**Activity:**
What lines below include the word "created"? Copy each one.

(Stored data)

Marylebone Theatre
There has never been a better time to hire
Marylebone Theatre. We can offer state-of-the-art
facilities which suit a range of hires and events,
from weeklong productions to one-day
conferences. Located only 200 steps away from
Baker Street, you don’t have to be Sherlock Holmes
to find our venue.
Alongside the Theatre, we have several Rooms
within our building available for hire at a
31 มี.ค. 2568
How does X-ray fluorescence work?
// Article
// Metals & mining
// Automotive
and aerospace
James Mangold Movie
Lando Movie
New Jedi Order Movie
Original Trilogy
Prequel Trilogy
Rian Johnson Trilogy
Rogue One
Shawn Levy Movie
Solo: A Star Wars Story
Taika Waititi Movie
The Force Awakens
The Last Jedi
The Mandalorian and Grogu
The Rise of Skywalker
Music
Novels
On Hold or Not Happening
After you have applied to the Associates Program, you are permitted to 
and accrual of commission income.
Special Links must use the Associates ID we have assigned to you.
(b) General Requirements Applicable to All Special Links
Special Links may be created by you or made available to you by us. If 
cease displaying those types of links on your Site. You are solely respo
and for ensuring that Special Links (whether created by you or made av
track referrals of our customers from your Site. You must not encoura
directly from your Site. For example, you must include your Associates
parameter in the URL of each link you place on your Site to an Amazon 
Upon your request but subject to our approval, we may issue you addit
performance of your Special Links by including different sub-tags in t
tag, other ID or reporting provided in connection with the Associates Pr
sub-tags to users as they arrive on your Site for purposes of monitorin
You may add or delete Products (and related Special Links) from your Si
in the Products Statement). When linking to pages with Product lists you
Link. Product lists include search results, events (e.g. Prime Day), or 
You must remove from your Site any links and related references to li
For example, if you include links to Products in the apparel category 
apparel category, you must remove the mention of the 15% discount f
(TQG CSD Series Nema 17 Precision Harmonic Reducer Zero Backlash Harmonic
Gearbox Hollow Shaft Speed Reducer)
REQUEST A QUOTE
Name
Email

**Answer to this exercise:**
Special Links may be created by you or made available to you by us. If 
and for ensuring that Special Links (whether created by you or made av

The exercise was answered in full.